SPENCER MICHELS: With major advances in pharmaceuticals over the last decade, seniors rely far more today on prescription drugs than they did when Medicare was established in 1965. That and the high cost of those medicines have propelled the issue into the presidential race. Campaigning in Allentown, Pennsylvania, Governor Bush announced today that his new plan to cover prescription drugs for Medicare recipients would help seniors more quickly than Vice President Gore's proposal.
GOV. GEORGE W. BUSH: We'll modernize Medicare, but we will not wait to help seniors afford prescription drugs. We'll give them direct aid now by expanding and funding state assistance programs. Every senior with an income of less than $11,300-- $15,200 for a couple-- will have the entire cost of their prescription drugs covered. For seniors with incomes less than $14,600, or $19,700 per couple, there will be a partial subsidy.
SPENCER MICHELS: Under the Bush plan, the government would not offer a drug benefit automatically as part of Medicare, but all Medicare beneficiaries would be given a subsidy to purchase drug coverage from a private health plan. Every senior above the poverty level would get 25% of the cost of their insurance premiums. Expenses more than $6,000 a year would be covered for all seniors.
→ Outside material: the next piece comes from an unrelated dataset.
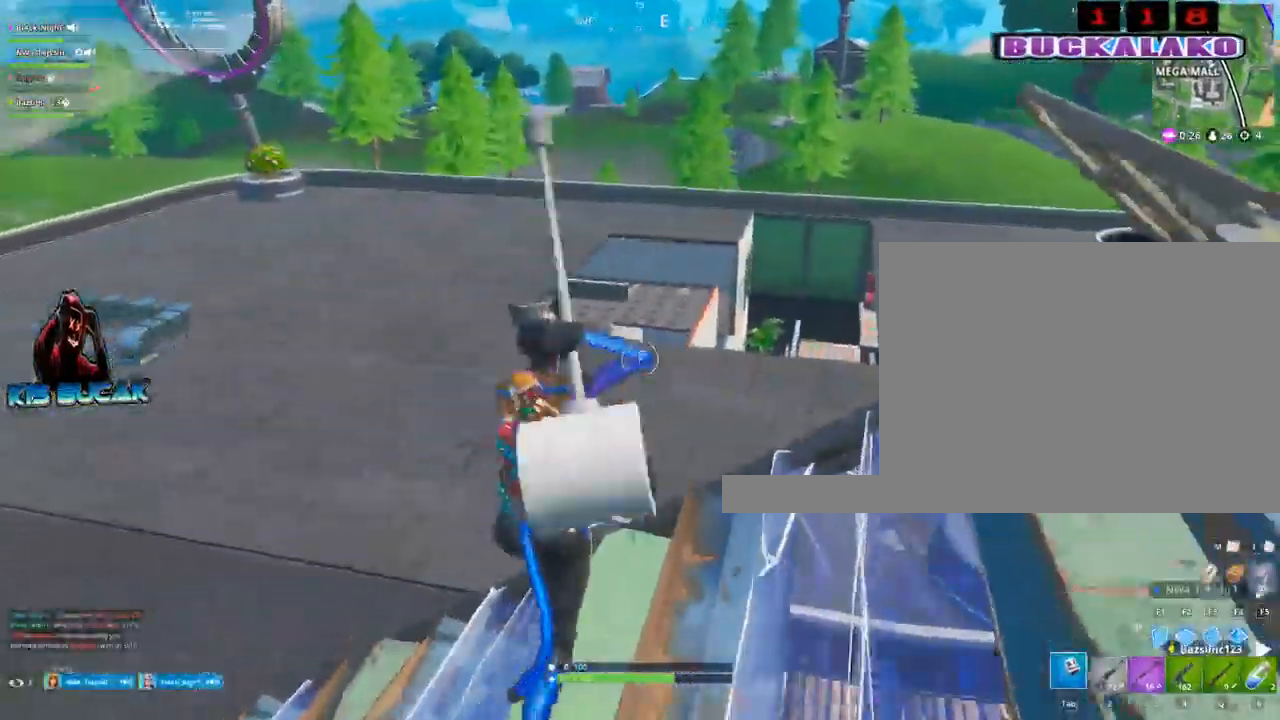
{"keys": ["3", "a", "w"], "mouse": [], "events": [[234, "a", "down"], [434, "3", "down"]]}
Bush said the program would cost $158 billion over ten years. $48 billion would be spent to cover low- and moderate-income seniors immediately. Bush said the Clinton-Gore administration had squandered opportunities to provide seniors with drug coverage.
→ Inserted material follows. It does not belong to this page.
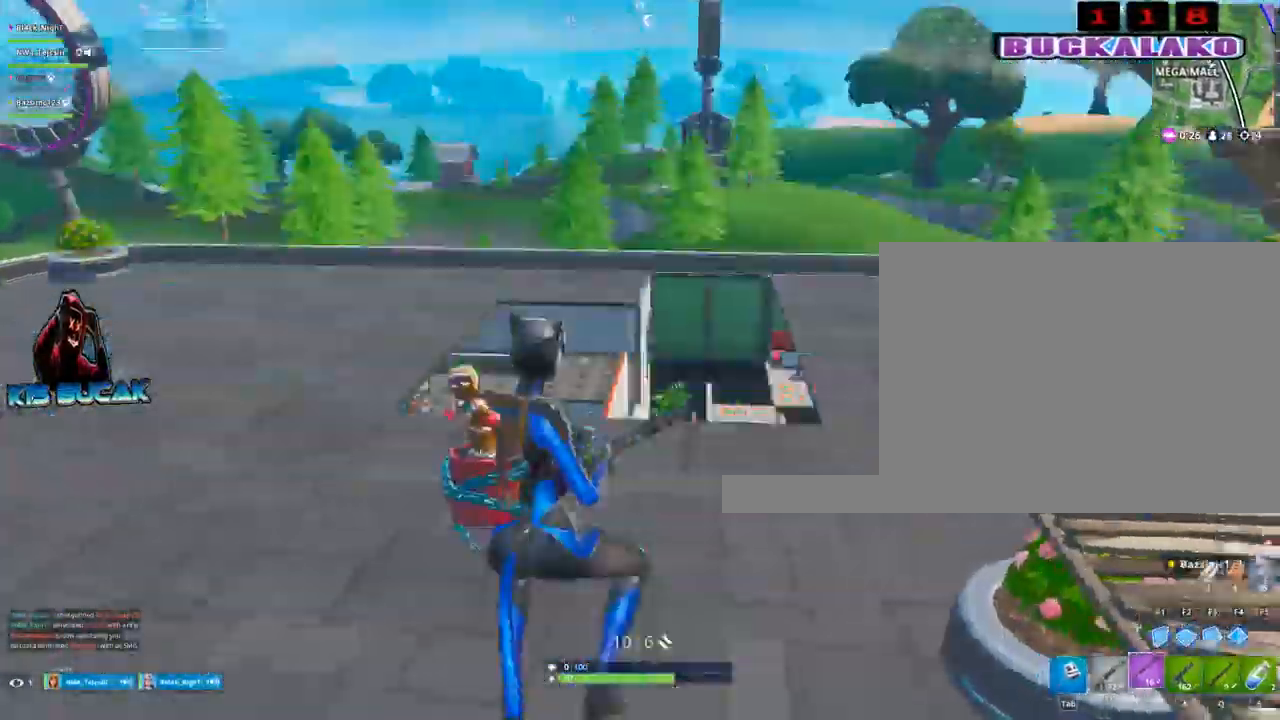
{"keys": ["a", "w"], "mouse": [], "events": [[17, "3", "up"]]}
GOV. GEORGE W. BUSH: This is a patient country, but our patience is wearing thin. This is not a time for third chances. It's a time for new beginnings and new leadership. (Applause)
SPENCER MICHELS: Medicare currently does not provide any drug coverage outside the hospital, but national spending on pharmaceuticals is expected to soar from $112 billion this year to $243 billion in just eight years.* Currently about two thirds of Medicare beneficiaries have some sort of drug coverage through private or employee plans, but the 12 million without must pay for their own medications. Studies show that seniors who are not covered purchase 11 fewer medications over a year than those with insurance.*
VICE PRESIDENT AL GORE: Thank you.
SPENCER MICHELS: At a Columbus, Ohio, campaign stop, Gore today said his plan would cover all seniors, and he blasted the Bush drug plan.
VICE PRESIDENT AL GORE: There are really three problems with it. Number one, it leaves millions of seniors without any prescription drug coverage-middle class seniors. Nearly half of all of those who don't have coverage today would not get coverage under the plan that he is announcing today. The second problem is it would still force seniors into HMO's and managed health plans even if they don't want to go into them. As we've seen, there are a lot of problems with the way some of the HMO's have been treating all Americans. And number three, the biggest problem is there is no money to pay for it if you give away all of the surplus in the form of a giant tax cut to the wealthy at the expense of the middle class in a way that stops our prosperity and progress.
SPENCER MICHELS: Gore's own plan calls for spending more than Bush, about $253 billion over ten years. Seniors would pay monthly premiums starting at $25; the government would then cover half the cost of drugs up to a maximum of $1,000. Like Bush's plan, the government would pay the premiums for low-income seniors.